_Texto fornecido_:
════════════════════

Crença ou religião, seja qual for, deve ser tratada no nível da vida privada. A suposta tentativa agressiva de evangelizar, praticada por seitas brasileiras, pode ser chamada de assédio. Não há, na Constituição brasileira, uma lista de religiões autorizadas e legalizadas nem outra lista de ilegais. Essa crescente confusão instalada no Brasil, propositadamente, por uma minoria de pastores brasileiros mal formados, com a suspeita de financiamento estrangeiro, coloca líderes religiosos fanáticos no patamar de negacionistas dos direitos da Carta Magna brasileira e todos os seus atos públicos contra a lei, a ordem, o direito de ir e vir e o respeito ao voto secreto como antidemocráticos, anticonstitucionais e condenáveis firmemente.
Foi chocante ver em rede nacional de televisão e em canais de tv estrangeiros cenas de violência e tentativa de implicar caminhoneiros naqueles atos violentos, cujo motivo principal seria negar o resultado das eleições livres e democráticas. Até crianças foram usadas nas manifestações, cujos participantes empunhavam, sem autorização da maioria da população, a bandeira brasileira e suas cores constitucionais ao lado de armas, fogo e danos ao patrimônio público.

════════════════════

_Registros de dados_:

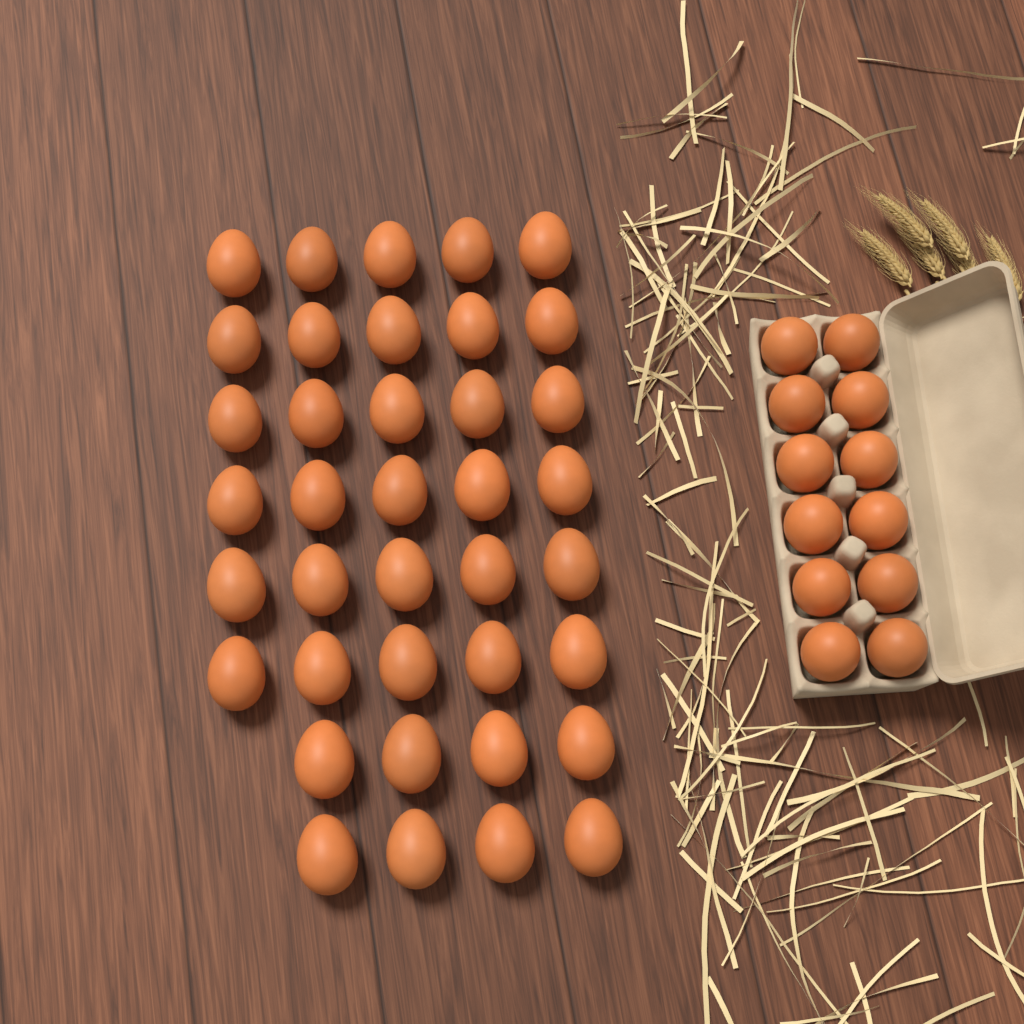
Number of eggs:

════════════════════

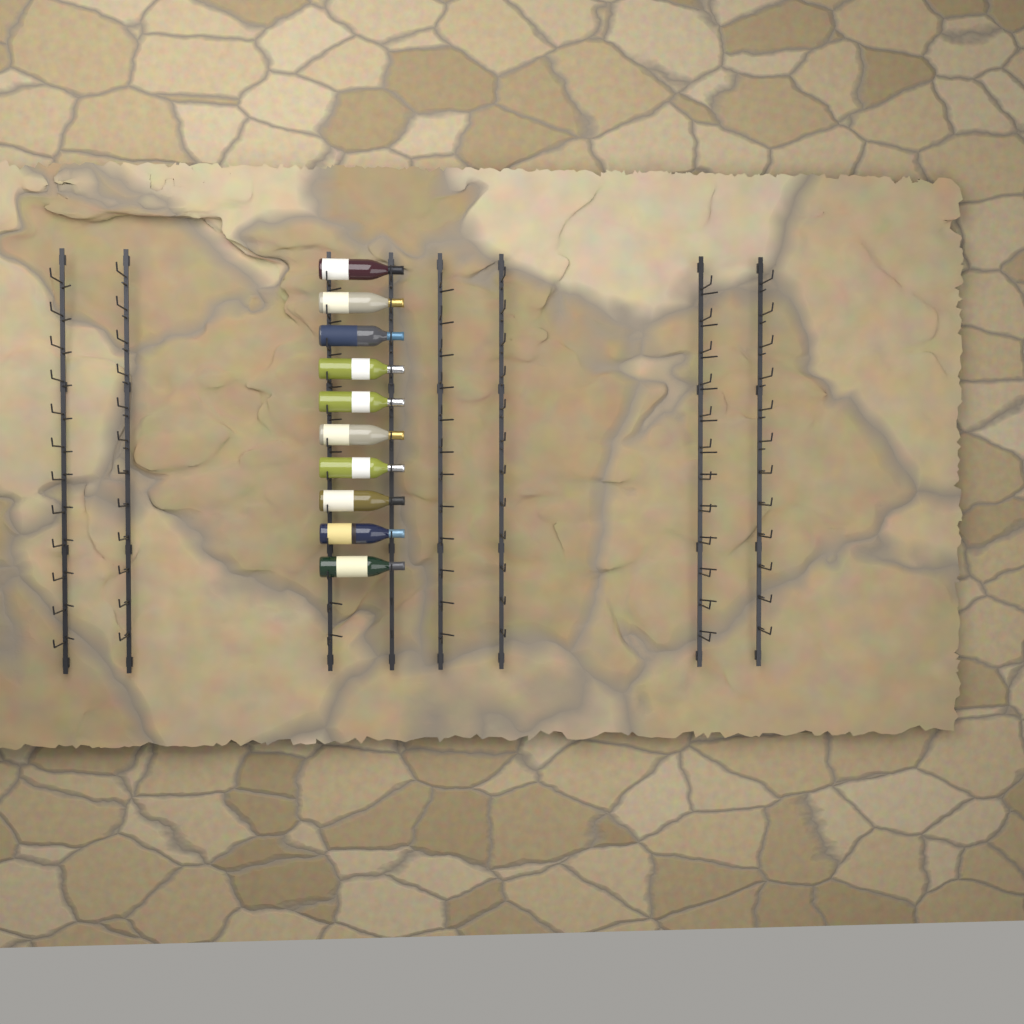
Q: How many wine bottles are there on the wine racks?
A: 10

════════════════════

_Descrição da tarefa_:
Reescreva o trecho do texto sobre religião e política no Brasil que se inicia com as palavras "Crença ou religião, seja" e termina em "e condenáveis firmemente.", substituindo "assédio" por "intimidação".

_Tarefa concluída_:
Crença ou religião, seja qual for, deve ser tratada no nível da vida privada. A suposta tentativa agressiva de evangelizar, praticada por seitas brasileiras, pode ser chamada de intimidação. Não há, na Constituição brasileira, uma lista de religiões autorizadas e legalizadas nem outra lista de ilegais. Essa crescente confusão instalada no Brasil, propositadamente, por uma minoria de pastores brasileiros mal formados, com a suspeita de financiamento estrangeiro, coloca líderes religiosos fanáticos no patamar de negacionistas dos direitos da Carta Magna brasileira e todos os seus atos públicos contra a lei, a ordem, o direito de ir e vir e o respeito ao voto secreto como antidemocráticos, anticonstitucionais e condenáveis firmemente.